TASK PROMPT
Your reply should be the whole listing, copied exactly, with the pictures left out.

DATA FOR REVIEW
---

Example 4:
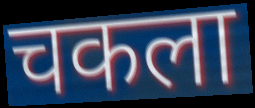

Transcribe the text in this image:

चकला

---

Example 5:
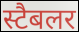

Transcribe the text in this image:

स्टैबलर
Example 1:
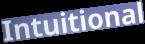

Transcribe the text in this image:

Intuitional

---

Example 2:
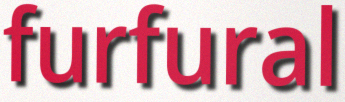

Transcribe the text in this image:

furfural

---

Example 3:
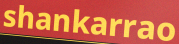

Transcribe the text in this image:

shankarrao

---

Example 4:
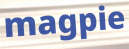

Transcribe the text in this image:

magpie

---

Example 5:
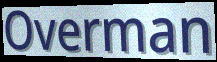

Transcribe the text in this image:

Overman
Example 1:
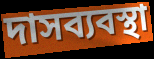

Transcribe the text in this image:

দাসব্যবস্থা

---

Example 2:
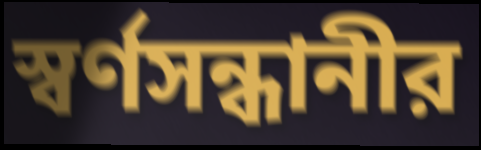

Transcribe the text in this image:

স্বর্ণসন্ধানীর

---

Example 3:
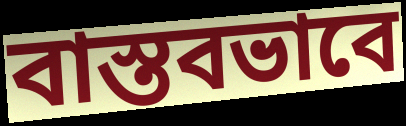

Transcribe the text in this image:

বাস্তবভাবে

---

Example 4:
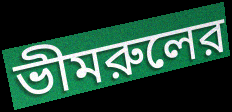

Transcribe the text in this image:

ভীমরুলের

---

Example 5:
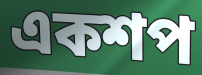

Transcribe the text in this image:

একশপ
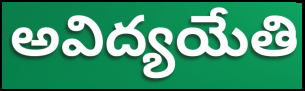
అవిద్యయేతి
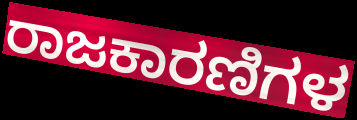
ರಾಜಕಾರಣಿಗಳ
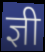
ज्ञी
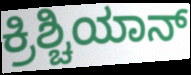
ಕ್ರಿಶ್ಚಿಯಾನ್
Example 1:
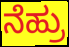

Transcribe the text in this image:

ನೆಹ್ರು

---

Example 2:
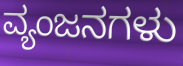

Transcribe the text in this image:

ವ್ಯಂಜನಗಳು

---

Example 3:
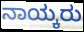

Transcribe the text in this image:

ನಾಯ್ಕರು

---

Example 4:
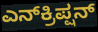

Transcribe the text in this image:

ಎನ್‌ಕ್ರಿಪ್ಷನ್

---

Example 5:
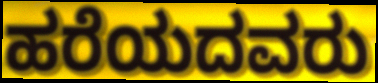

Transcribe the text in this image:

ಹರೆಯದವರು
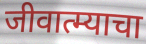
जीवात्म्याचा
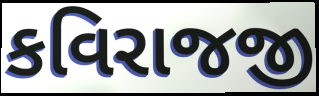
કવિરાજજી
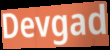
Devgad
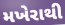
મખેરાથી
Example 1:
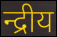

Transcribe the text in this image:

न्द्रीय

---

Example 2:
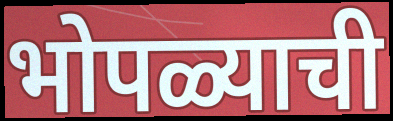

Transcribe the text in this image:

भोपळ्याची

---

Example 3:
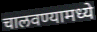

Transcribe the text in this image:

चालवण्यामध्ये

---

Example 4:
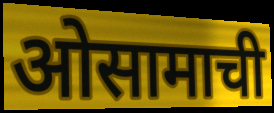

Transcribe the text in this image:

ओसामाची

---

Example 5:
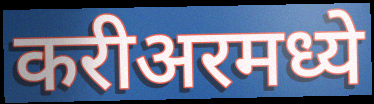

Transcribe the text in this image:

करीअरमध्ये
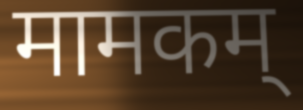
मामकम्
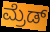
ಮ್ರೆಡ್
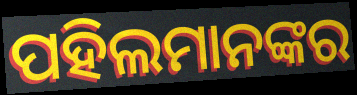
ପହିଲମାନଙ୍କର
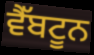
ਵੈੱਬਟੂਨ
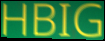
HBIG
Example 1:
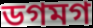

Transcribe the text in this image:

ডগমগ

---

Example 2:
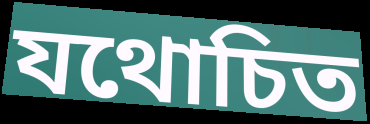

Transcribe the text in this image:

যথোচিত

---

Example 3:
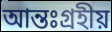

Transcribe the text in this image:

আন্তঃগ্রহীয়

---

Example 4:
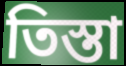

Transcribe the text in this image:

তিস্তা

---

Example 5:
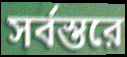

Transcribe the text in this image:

RESULT
---

Example 4:

Transcribe the text in this image:

चकला

---

Example 5:

Transcribe the text in this image:

स्टैबलर
Example 1:

Transcribe the text in this image:

Intuitional

---

Example 2:

Transcribe the text in this image:

furfural

---

Example 3:

Transcribe the text in this image:

shankarrao

---

Example 4:

Transcribe the text in this image:

magpie

---

Example 5:

Transcribe the text in this image:

Overman
Example 1:

Transcribe the text in this image:

দাসব্যবস্থা

---

Example 2:

Transcribe the text in this image:

স্বর্ণসন্ধানীর

---

Example 3:

Transcribe the text in this image:

বাস্তবভাবে

---

Example 4:

Transcribe the text in this image:

ভীমরুলের

---

Example 5:

Transcribe the text in this image:

একশপ
అవిద్యయేతి
ರಾಜಕಾರಣಿಗಳ
ज्ञी
ಕ್ರಿಶ್ಚಿಯಾನ್
Example 1:

Transcribe the text in this image:

ನೆಹ್ರು

---

Example 2:

Transcribe the text in this image:

ವ್ಯಂಜನಗಳು

---

Example 3:

Transcribe the text in this image:

ನಾಯ್ಕರು

---

Example 4:

Transcribe the text in this image:

ಎನ್‌ಕ್ರಿಪ್ಷನ್

---

Example 5:

Transcribe the text in this image:

ಹರೆಯದವರು
जीवात्म्याचा
કવિરાજજી
Devgad
મખેરાથી
Example 1:

Transcribe the text in this image:

न्द्रीय

---

Example 2:

Transcribe the text in this image:

भोपळ्याची

---

Example 3:

Transcribe the text in this image:

चालवण्यामध्ये

---

Example 4:

Transcribe the text in this image:

ओसामाची

---

Example 5:

Transcribe the text in this image:

करीअरमध्ये
मामकम्
ಮ್ರೆಡ್
ପହିଲମାନଙ୍କର
ਵੈੱਬਟੂਨ
HBIG
Example 1:

Transcribe the text in this image:

ডগমগ

---

Example 2:

Transcribe the text in this image:

যথোচিত

---

Example 3:

Transcribe the text in this image:

আন্তঃগ্রহীয়

---

Example 4:

Transcribe the text in this image:

তিস্তা

---

Example 5:

Transcribe the text in this image:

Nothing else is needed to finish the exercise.